Dual Horse Journey

Two unusual horses are playing a game on a board similar to chess. Initially, one horse is at point \((x_1,y_1)\) and the other at \((x_2,y_2)\). Both horses must reach the destination \((1,1)\) in the minimum number of moves. Unlike standard chess knights, these horses can move in two different ways:

• Knight Move ("\(\text{走日}\)" move): They can jump in an L-shape. In one move, a horse can change its position by either \((\pm2, \pm1)\) or \((\pm1, \pm2)\).
• Elephant Move ("\(\text{走田}\)" move): A horse can also move exactly two steps diagonally, i.e. from \((x, y)\) to \((x \pm 2, y \pm 2)\).

Note that a move is only valid if after moving both coordinates remain \(> 0\) (i.e. \(x>0\) and \(y>0\)).

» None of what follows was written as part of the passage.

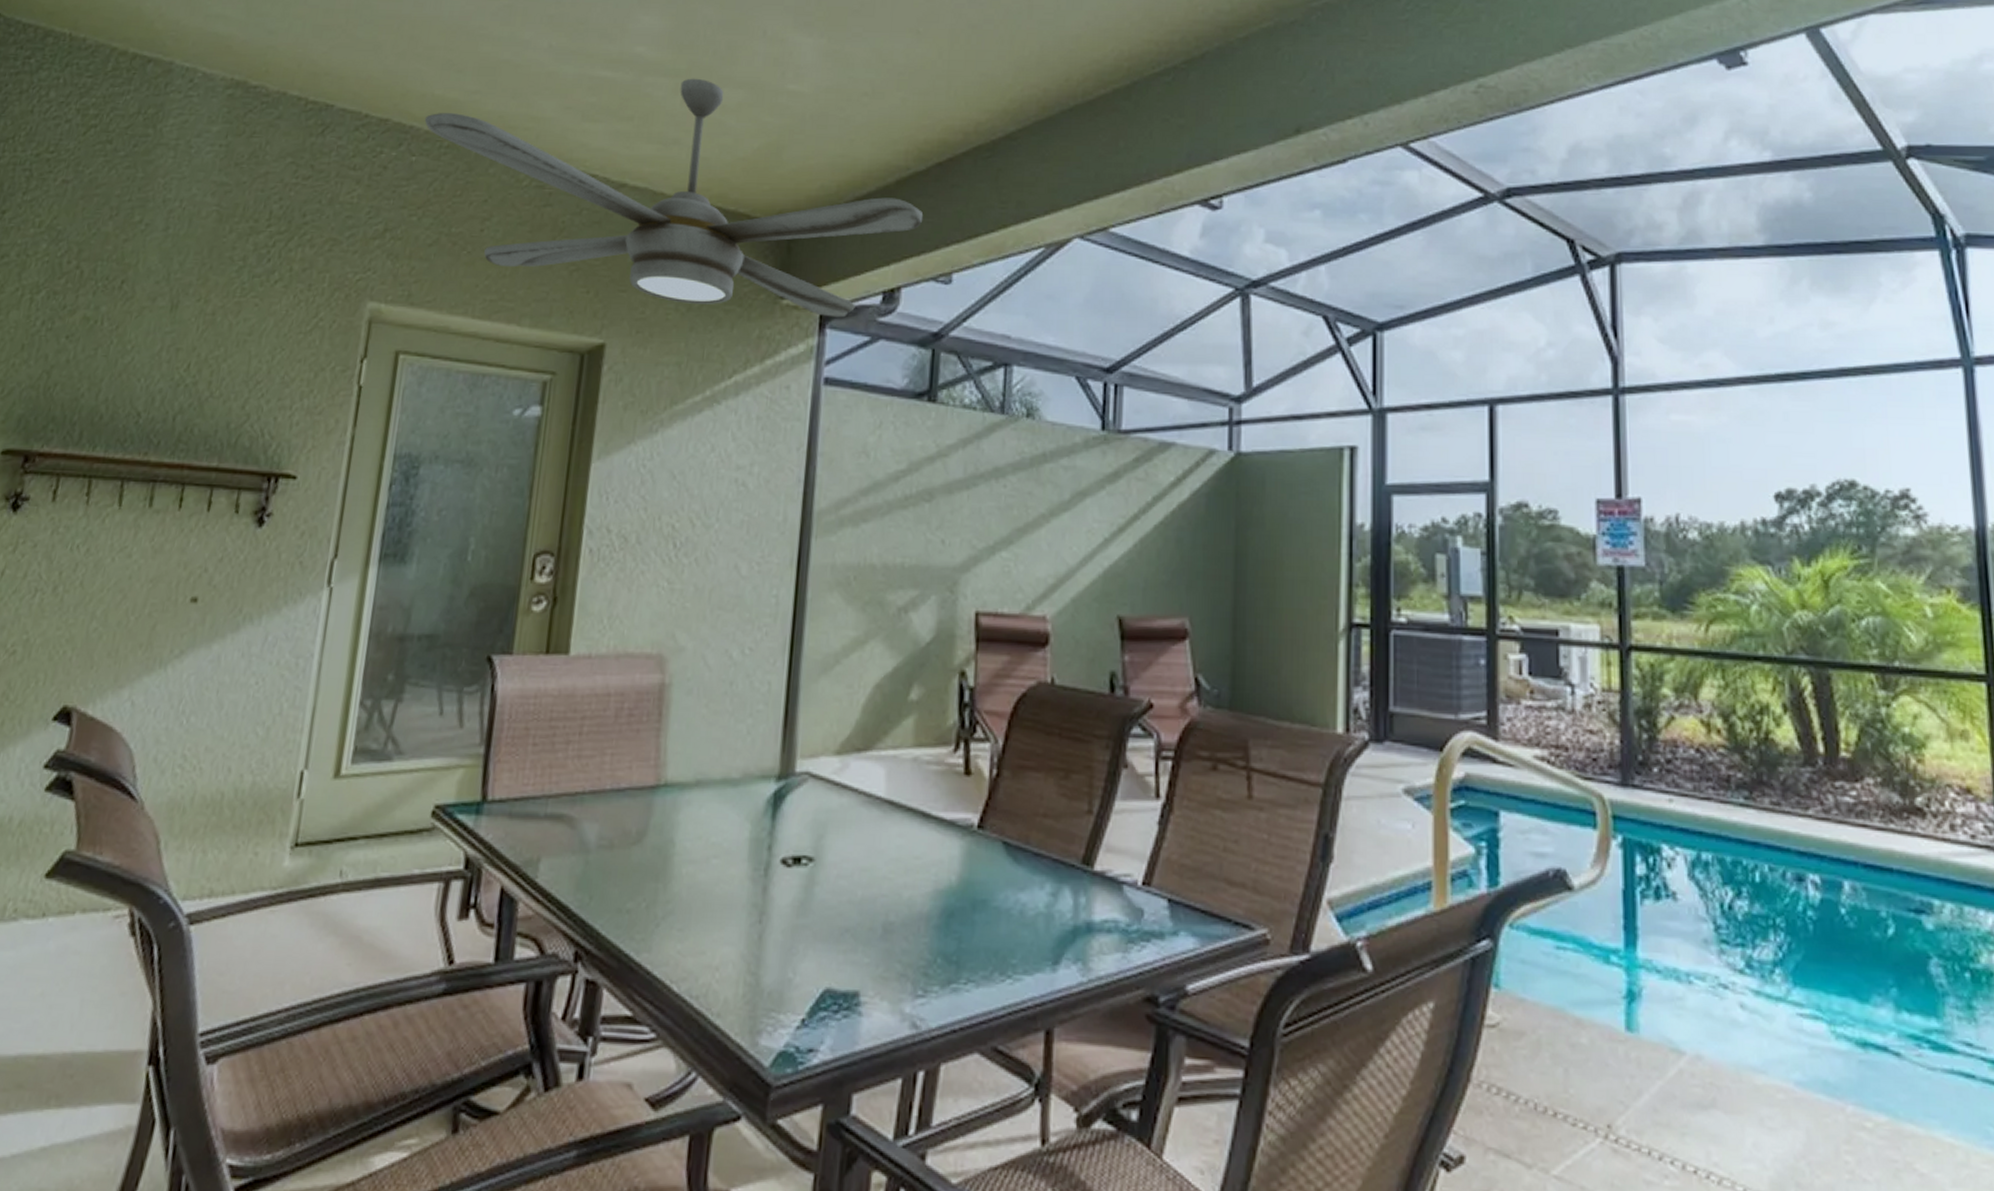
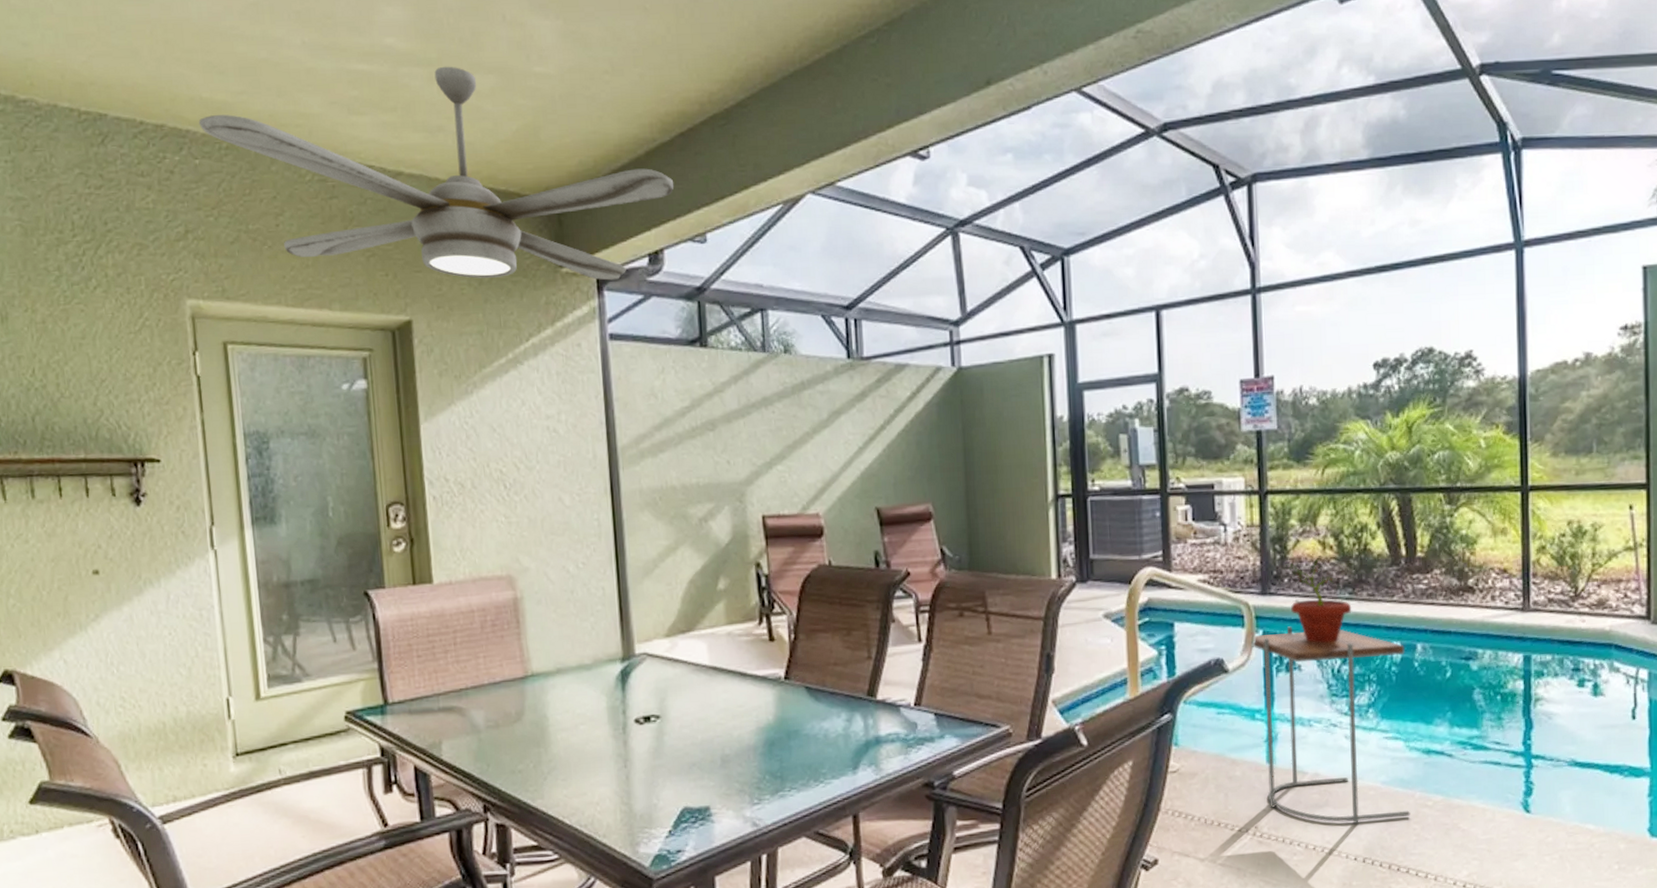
side table: none [1606,835,1840,1141] -> present [1251,626,1411,823]
potted plant: none [1656,741,1749,864] -> present [1286,556,1352,643]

Your task is to determine the minimum total number of moves required for both horses to reach \((1,1)\). Each horse moves independently using any combination of the allowed moves.

If a horse is already at \((1,1)\), it requires \(0\) moves.

inputFormat

The input consists of a single line containing four space-separated positive integers:

x1 y1 x2 y2

Here, \((x_1, y_1)\) and \((x_2, y_2)\) are the starting coordinates of the two horses.

outputFormat

Output a single integer: the sum of the minimum moves required for the first horse and the second horse to reach \((1,1)\).

sample

3 3 3 3

2